(Saved data entries)
***

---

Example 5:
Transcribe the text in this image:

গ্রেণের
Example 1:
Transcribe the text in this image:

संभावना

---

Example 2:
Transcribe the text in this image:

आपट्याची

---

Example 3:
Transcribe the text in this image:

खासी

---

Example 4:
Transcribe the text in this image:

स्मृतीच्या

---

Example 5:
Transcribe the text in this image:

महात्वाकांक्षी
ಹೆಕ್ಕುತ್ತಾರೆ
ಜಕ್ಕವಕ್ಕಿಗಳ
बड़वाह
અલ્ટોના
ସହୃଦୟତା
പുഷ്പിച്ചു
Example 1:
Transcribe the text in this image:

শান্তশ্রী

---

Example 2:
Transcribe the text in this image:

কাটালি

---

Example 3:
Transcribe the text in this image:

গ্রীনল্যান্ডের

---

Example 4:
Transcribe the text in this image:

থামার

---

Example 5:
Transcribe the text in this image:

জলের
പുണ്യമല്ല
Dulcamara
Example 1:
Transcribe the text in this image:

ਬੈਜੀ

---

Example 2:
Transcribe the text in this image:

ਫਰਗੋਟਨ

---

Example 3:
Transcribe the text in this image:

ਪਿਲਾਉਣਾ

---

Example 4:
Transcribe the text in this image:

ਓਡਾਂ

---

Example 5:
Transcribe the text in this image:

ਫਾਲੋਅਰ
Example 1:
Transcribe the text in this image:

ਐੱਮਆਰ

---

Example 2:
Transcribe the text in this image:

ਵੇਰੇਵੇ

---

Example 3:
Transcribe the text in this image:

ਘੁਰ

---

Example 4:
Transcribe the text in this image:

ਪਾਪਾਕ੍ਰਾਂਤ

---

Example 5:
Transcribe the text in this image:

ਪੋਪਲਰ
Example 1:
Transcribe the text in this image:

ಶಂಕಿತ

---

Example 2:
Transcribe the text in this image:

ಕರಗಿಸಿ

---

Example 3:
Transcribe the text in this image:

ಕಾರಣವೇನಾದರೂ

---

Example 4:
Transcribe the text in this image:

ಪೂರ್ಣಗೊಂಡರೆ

***

**What the task requires:** Reproduce every record above exactly as it appears.

**Result for this task:**
---

Example 5:
Transcribe the text in this image:

গ্রেণের
Example 1:
Transcribe the text in this image:

संभावना

---

Example 2:
Transcribe the text in this image:

आपट्याची

---

Example 3:
Transcribe the text in this image:

खासी

---

Example 4:
Transcribe the text in this image:

स्मृतीच्या

---

Example 5:
Transcribe the text in this image:

महात्वाकांक्षी
ಹೆಕ್ಕುತ್ತಾರೆ
ಜಕ್ಕವಕ್ಕಿಗಳ
बड़वाह
અલ્ટોના
ସହୃଦୟତା
പുഷ്പിച്ചു
Example 1:
Transcribe the text in this image:

শান্তশ্রী

---

Example 2:
Transcribe the text in this image:

কাটালি

---

Example 3:
Transcribe the text in this image:

গ্রীনল্যান্ডের

---

Example 4:
Transcribe the text in this image:

থামার

---

Example 5:
Transcribe the text in this image:

জলের
പുണ്യമല്ല
Dulcamara
Example 1:
Transcribe the text in this image:

ਬੈਜੀ

---

Example 2:
Transcribe the text in this image:

ਫਰਗੋਟਨ

---

Example 3:
Transcribe the text in this image:

ਪਿਲਾਉਣਾ

---

Example 4:
Transcribe the text in this image:

ਓਡਾਂ

---

Example 5:
Transcribe the text in this image:

ਫਾਲੋਅਰ
Example 1:
Transcribe the text in this image:

ਐੱਮਆਰ

---

Example 2:
Transcribe the text in this image:

ਵੇਰੇਵੇ

---

Example 3:
Transcribe the text in this image:

ਘੁਰ

---

Example 4:
Transcribe the text in this image:

ਪਾਪਾਕ੍ਰਾਂਤ

---

Example 5:
Transcribe the text in this image:

ਪੋਪਲਰ
Example 1:
Transcribe the text in this image:

ಶಂಕಿತ

---

Example 2:
Transcribe the text in this image:

ಕರಗಿಸಿ

---

Example 3:
Transcribe the text in this image:

ಕಾರಣವೇನಾದರೂ

---

Example 4:
Transcribe the text in this image:

ಪೂರ್ಣಗೊಂಡರೆ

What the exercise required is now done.